THE PROBLEM >>
Could you write out, exactly as they stand, only the lines in the listing below from the line with "Publications 2001" to the line with "[30] P. A. Brodtkorb, D.", both ends included, without the pictures?

RECORDS SHOWN >>
= = = = = = =

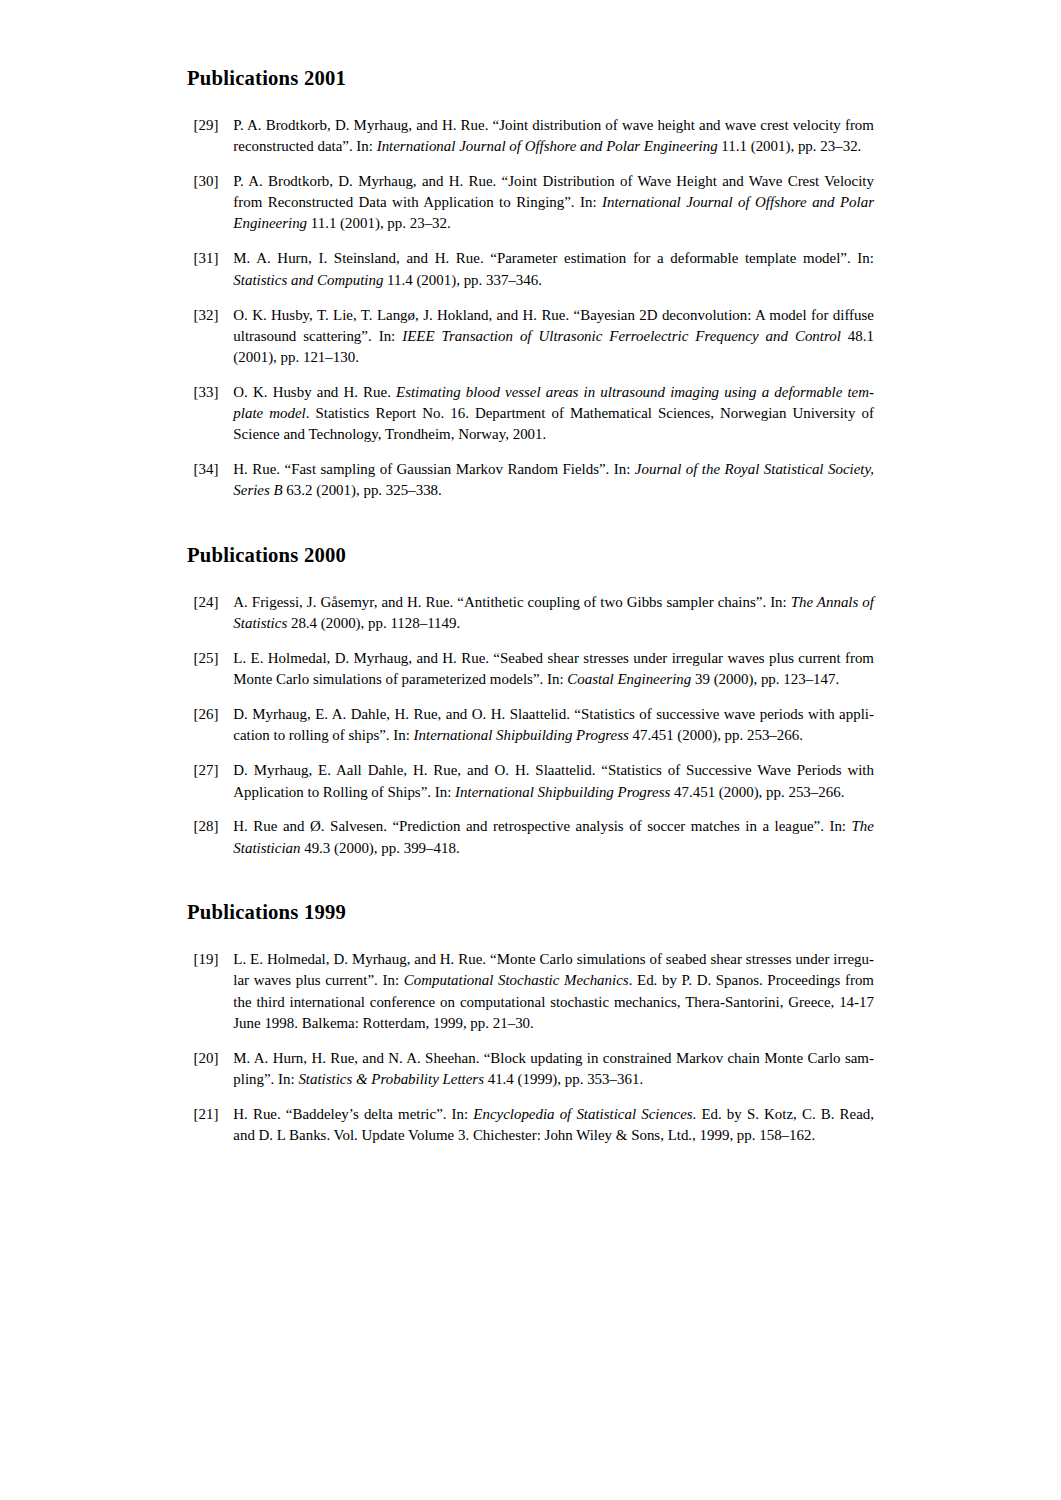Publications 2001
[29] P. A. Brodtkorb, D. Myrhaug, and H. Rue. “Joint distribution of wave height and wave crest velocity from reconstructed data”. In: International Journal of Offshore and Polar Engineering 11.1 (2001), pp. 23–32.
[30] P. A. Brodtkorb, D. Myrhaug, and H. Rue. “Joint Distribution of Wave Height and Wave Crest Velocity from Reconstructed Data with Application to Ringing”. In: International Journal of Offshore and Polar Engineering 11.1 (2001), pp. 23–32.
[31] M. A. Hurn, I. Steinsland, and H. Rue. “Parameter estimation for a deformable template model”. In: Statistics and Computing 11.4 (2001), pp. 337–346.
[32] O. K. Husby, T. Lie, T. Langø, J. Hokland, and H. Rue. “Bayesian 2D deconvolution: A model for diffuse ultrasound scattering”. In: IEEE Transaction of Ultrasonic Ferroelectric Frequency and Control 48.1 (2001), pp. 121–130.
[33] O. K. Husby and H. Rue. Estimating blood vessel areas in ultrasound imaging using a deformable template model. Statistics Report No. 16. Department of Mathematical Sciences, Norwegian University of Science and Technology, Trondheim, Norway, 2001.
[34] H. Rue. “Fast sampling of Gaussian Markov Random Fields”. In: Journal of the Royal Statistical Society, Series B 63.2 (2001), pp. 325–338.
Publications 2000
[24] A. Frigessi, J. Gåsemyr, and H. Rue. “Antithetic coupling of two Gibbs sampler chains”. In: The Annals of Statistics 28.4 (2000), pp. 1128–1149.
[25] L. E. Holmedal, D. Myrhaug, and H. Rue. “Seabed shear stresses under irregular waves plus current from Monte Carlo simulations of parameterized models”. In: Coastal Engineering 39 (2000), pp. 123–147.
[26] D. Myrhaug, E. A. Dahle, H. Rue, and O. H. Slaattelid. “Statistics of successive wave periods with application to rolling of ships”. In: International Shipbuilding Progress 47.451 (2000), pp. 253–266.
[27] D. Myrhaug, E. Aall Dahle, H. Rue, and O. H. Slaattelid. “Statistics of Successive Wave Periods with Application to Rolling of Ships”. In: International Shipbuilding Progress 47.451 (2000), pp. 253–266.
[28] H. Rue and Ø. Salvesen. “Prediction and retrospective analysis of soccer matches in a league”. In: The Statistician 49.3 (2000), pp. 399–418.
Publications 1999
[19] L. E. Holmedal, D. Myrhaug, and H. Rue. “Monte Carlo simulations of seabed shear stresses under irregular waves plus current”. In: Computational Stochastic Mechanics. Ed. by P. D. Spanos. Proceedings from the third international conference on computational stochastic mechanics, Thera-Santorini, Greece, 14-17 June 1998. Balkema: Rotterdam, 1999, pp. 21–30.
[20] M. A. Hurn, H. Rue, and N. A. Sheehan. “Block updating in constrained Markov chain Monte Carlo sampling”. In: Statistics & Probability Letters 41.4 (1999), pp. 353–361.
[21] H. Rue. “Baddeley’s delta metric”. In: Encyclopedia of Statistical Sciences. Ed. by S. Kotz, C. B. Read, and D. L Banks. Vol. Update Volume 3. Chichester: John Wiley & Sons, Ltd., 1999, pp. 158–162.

= = = = = = =

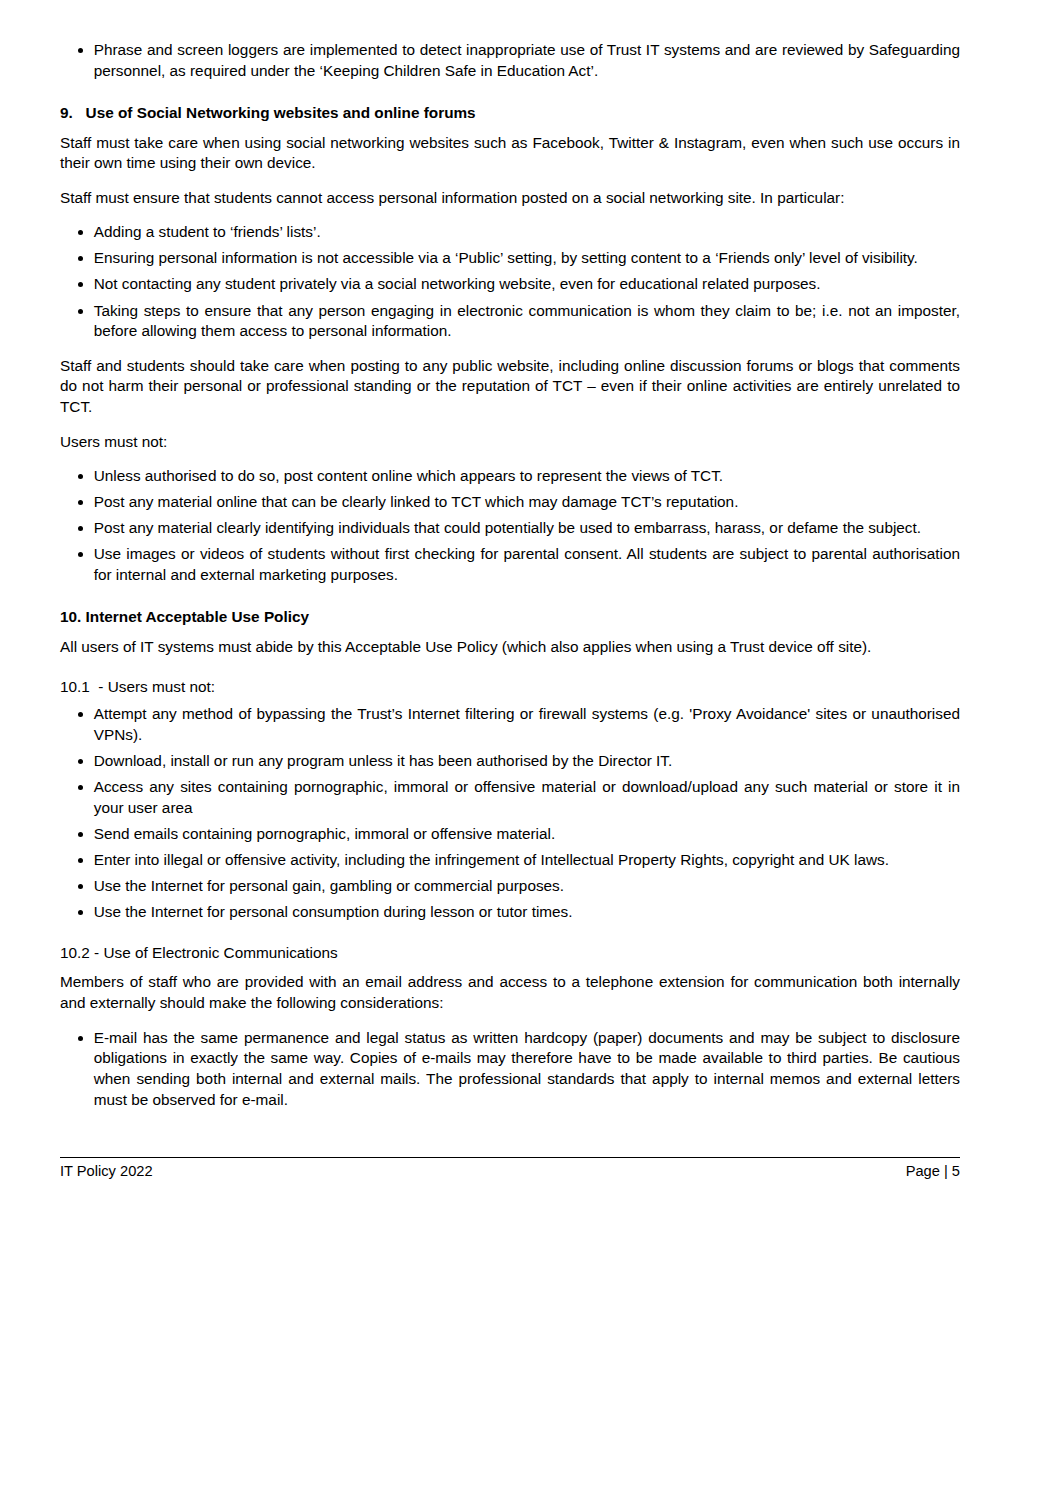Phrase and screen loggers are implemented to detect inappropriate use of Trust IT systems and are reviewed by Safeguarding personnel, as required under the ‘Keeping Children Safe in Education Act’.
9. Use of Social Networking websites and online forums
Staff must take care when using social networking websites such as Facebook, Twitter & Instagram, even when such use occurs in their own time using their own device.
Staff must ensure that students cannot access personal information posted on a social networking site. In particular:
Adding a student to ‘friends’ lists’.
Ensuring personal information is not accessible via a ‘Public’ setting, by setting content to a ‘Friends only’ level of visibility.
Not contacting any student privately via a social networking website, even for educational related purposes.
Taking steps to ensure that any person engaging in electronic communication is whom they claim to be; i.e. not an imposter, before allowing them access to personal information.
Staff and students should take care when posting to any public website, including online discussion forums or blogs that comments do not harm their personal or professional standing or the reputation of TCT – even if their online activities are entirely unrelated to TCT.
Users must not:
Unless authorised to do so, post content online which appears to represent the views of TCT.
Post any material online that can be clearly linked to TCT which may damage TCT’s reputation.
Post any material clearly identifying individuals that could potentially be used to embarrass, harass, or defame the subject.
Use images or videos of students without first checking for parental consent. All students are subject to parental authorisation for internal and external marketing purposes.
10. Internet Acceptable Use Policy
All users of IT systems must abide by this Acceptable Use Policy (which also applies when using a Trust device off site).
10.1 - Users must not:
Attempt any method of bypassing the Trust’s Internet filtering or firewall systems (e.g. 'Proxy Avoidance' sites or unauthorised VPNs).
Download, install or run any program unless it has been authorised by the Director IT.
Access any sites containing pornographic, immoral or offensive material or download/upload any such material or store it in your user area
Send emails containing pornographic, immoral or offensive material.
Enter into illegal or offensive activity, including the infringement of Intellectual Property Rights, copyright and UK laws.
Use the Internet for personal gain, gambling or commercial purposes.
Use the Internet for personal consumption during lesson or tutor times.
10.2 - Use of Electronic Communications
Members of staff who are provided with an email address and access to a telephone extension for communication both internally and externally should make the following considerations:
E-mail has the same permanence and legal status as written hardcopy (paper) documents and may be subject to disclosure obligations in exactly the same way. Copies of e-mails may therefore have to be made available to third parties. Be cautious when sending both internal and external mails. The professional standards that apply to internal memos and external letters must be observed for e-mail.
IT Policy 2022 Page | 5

= = = = = = =

EXERCISE ANSWER >>
Publications 2001
[29] P. A. Brodtkorb, D. Myrhaug, and H. Rue. “Joint distribution of wave height and wave crest velocity from reconstructed data”. In: International Journal of Offshore and Polar Engineering 11.1 (2001), pp. 23–32.
[30] P. A. Brodtkorb, D. Myrhaug, and H. Rue. “Joint Distribution of Wave Height and Wave Crest Velocity from Reconstructed Data with Application to Ringing”. In: International Journal of Offshore and Polar Engineering 11.1 (2001), pp. 23–32.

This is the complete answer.